The number of participating teams increased from eight to sixteen as all participants in the four divisional semi-finals qualified. Divisional teams entered the county championship at different stages. In round one the eight beaten divisional semi-finalists played off to produce four teams. In round two these four teams played the defeated divisional finalists. The four winners played the four divisional winners in the quarter-finals, from which followed the semis and final.

Relegation was also introduced for the first time. Any team that didn't reach the semi-final stage in the respective divisional championships faced the prospect of relegation from senior to intermediate.

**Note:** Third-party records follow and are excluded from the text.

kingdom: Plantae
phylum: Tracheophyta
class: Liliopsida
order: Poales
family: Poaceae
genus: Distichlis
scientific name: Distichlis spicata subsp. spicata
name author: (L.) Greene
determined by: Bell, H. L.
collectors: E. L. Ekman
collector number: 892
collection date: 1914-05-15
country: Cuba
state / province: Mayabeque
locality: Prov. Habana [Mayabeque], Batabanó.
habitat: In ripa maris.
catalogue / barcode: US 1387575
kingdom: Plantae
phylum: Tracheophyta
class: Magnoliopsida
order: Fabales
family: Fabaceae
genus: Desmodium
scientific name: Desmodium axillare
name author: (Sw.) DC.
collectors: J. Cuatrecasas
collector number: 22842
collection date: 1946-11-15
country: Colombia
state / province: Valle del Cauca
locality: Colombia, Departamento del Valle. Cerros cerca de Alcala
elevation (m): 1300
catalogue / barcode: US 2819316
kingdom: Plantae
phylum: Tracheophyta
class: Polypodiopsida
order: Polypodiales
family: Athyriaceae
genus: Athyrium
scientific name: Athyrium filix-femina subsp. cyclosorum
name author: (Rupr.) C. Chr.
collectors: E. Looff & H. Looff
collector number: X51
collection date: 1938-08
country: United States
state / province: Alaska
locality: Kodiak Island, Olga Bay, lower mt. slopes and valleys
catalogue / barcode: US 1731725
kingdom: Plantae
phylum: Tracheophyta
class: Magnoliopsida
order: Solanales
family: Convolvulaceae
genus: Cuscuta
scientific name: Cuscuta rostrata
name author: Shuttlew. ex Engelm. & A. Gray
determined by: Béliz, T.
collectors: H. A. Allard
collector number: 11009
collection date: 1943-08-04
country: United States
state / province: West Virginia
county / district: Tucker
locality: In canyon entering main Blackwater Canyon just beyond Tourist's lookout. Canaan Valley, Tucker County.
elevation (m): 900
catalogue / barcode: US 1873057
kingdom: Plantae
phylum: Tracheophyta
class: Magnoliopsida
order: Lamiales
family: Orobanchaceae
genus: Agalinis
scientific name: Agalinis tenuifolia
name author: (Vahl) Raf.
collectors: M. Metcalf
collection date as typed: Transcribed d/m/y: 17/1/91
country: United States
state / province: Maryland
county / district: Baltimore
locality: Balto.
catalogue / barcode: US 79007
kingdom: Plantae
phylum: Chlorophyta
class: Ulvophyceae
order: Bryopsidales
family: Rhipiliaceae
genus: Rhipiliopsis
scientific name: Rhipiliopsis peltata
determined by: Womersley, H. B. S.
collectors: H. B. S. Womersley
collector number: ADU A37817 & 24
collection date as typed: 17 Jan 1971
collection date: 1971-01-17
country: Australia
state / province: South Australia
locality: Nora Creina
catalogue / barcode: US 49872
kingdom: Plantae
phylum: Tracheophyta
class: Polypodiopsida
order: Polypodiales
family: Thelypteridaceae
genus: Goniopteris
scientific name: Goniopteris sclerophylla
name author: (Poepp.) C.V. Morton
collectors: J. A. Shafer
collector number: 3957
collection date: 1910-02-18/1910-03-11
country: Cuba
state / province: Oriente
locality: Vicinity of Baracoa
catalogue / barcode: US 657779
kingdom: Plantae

==Championship statistics==
===Top scorers===

- Overall

| Rank | Player | Club | Tally | Total | Matches | Average |
| 1 | Ger O'Grady | Thurles Sarsfields | 3-16 | 25 | 6 | 4.16 |
| Eoin Kelly | Mullinahone | 2-19 | 25 | 4 | 6.25 |
| Pat Croke | Mullinahone | 2-19 | 25 | 4 | 6.25 |
| Johnny Enright | Thurles Sarsfields | 0-25 | 25 | 6 | 4.16 |
| 5 | Tommy Dunne | Toomevara | 1-12 | 15 | 2 | 7.50 |
| Liam Cahill | Ballingarry | 0-15 | 15 | 3 | 5.00 |
| 7 | Lar Corbett | Thurles Sarsfields | 1-10 | 13 | 6 | 2.16 |
| Pa Morrissey | Galtee Rovers | 1-10 | 13 | 2 | 6.50 |

- In a single game

| Rank | Player | Club | Tally | Total | Opposition |
| 1 | Eoin Kelly | Mullinahone | 2-07 | 13 | Thurles Sarsfields |
| 2 | Pat Croke | Mullinahone | 1-08 | 11 | Roscrea |
| 3 | Pat Croke | Mullinahone | 1-07 | 10 | Toomevara |
| Johnny Enright | Thurles Sarsfields | 0-10 | 10 | Carrick Swans |
| 5 | Éamonn Walsh | Thurles Sarsfields | 3-00 | 9 | Loughmore-Castleiney |
| Philip Loughman | Carrick Swans | 2-03 | 9 | Thurles Sarsfields |
| Liam Cahill | Ballingarry | 0-09 | 9 | Moneygall |
| 8 | Lar Corbett | Thurles Sarsfields | 1-05 | 8 | Carrick Swans |
| Dan Morrissey | Galtee Rovers | 1-05 | 8 | Portroe |
| John Ferncombe | Holycross-Ballycahill | 1-05 | 8 | Ballingarry |
| Evan Sweeney | Loughmore-Castleiney | 1-05 | 8 | Thurles Sarsfields |
| Tommy Dunne | Toomevara | 0-08 | 8 | Ballingarry |

===Miscellaneous===
- Mullinahone win the title for the first time.
- Cashel King Cormacs and Roscrea met in the championship for the first time since 1981.